**GIVEN PASSAGE:**
The CIA for years has been a sick child of our national administrations. Its blunders have been dramatic and catastrophic. To name a few: it missed Saddam's attack on Kuwait; it botched the presence of WMDs in Iraq; it missed the Russian invasion of Georgia; it missed 9/11. To compound its blunders, it has harbored a virtual fifth column which has acted on the very cusp of treason in leaking information to media such as the New York Times in an effort to unhorse George Bush and stop the Iraq war.

It is perfectly plausible to believe the Barak Obama is more concerned about bringing the CIA to heal at the side of its new political masters by installing commissar Panetta there to put the fear of God in the apparatchiks.

By way of full disclosure, I had been a poster stridently arguing before the election that Obama's whole record points to the danger of making a Manchurian Marxist the most powerful man in the world. Since the election, I confess that I have been surprised by the relative conservatism of his appointments. These appointments suggest that our fears expressed during the campaign were misplaced. On the other hand, these foreign affairs appointments might simply mean that Obama is aware of his immaturity and ignorance in this arena and is willing to hand off the problems to establishment figures. It might also mean that Obama intends to work his socialist agenda not through foreign affairs (i.e. the treaty making powers) but through the economy and the restructuring of the capitalist system. To achieve that, he might simply want to put foreign affairs on ice for a while.

**WRITTEN EXERCISE 1:**
Set down the CIA commentary word for word, starting at "By way of full" and ending at "for a while.".
**WRITTEN EXERCISE 2:**
Name each blunder that the CIA commentary attributes to the CIA in its opening paragraph.
**WRITTEN EXERCISE 3:**
Extend the CIA commentary with a few more sentences that pick up after its final sentence.
The listing plays no part in this.

**DATASET EXTRACT:**
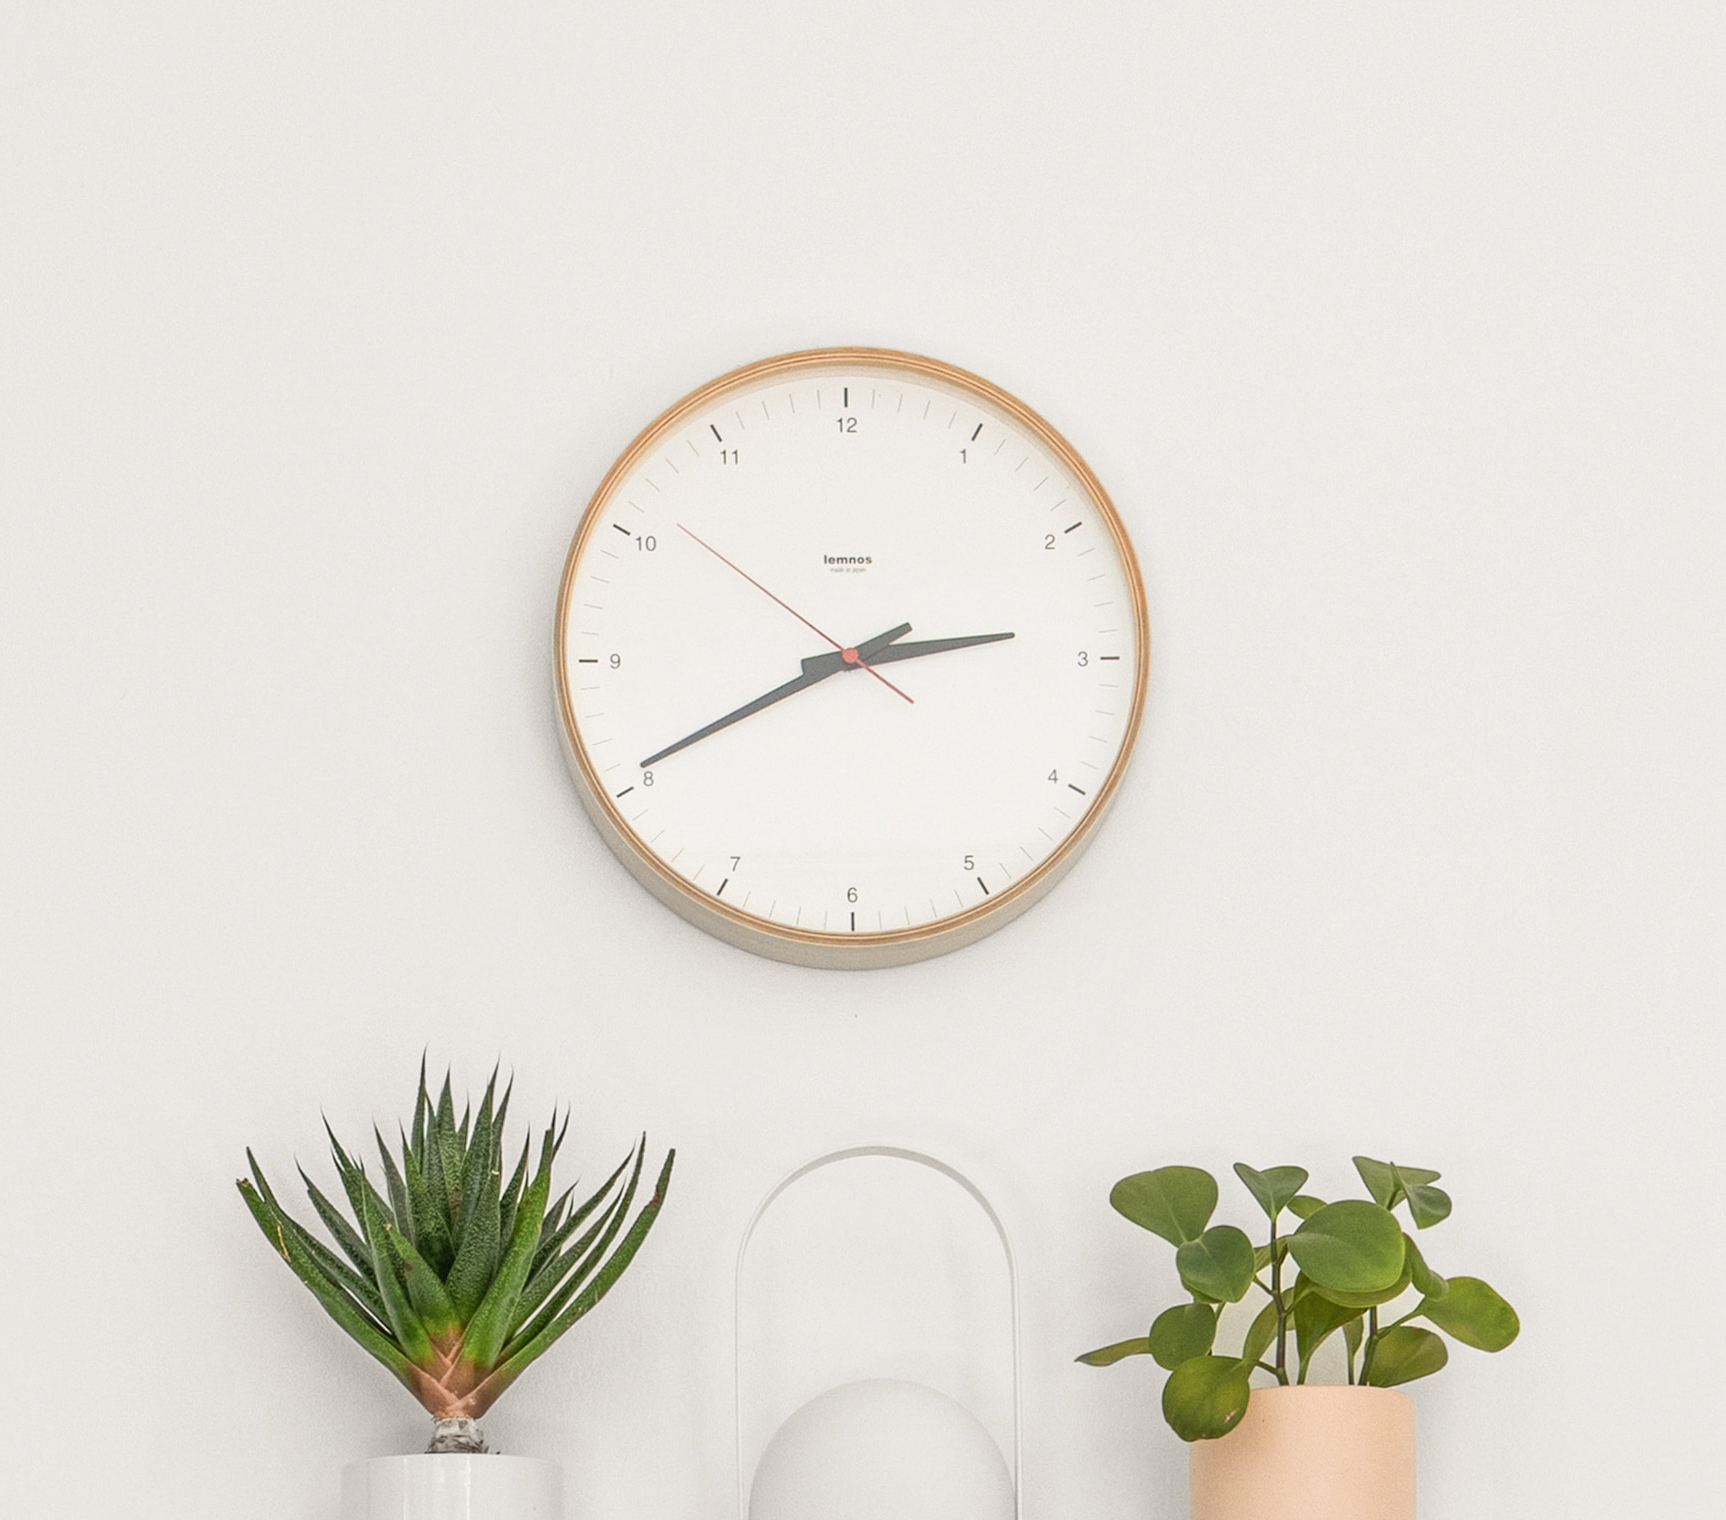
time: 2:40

**WRITTEN REPLY 1:**
By way of full disclosure, I had been a poster stridently arguing before the election that Obama's whole record points to the danger of making a Manchurian Marxist the most powerful man in the world. Since the election, I confess that I have been surprised by the relative conservatism of his appointments. These appointments suggest that our fears expressed during the campaign were misplaced. On the other hand, these foreign affairs appointments might simply mean that Obama is aware of his immaturity and ignorance in this arena and is willing to hand off the problems to establishment figures. It might also mean that Obama intends to work his socialist agenda not through foreign affairs (i.e. the treaty making powers) but through the economy and the restructuring of the capitalist system. To achieve that, he might simply want to put foreign affairs on ice for a while.

**WRITTEN REPLY 2:**
- Missing Saddam's attack on Kuwait
- Botching the presence of WMDs in Iraq
- Missing the Russian invasion of Georgia
- Missing 9/11

**WRITTEN REPLY 3:**
The appointment, equally, might be part of a larger pattern developing around Barak Obama, at least in foreign affairs, in which he is installing appointees who will give him some insulation in the event of failure of policy. Certainly Gates at defense, a Republican holdover, provides Obama with cover in the event of a failure at defense. Similarly, Hillary as a megastar in her own right can draw a lot of the blame for failures of diplomacy. To a lesser degree, Panetta would serve the same function in the event of a failure of intelligence.

Panetta's appointment could also signal an intention to utterly politicize the CIA and shape it as an instrument of a leftist policy. Panetta's whole career, most recently his work and looking into the fairness doctrine, demonstrate that he is a willing apparatchik for any leftist policy goal. Give in Obama's shadowy but clearly extreme a leftist history, one is entitled to ask what it is that Obama has in mind for the agency.

Whatever his motivations, Obama has clearly failed to select someone who can get on with the job of restructuring and professionalizing a very, very sick but vital leg of our national survival. The appointment is not frivolous but political, and the question is why?


42 posted on 01/06/2009 3:21:17 AM PST by nathanbedford ("Attack, repeat attack!" Bull Halsey)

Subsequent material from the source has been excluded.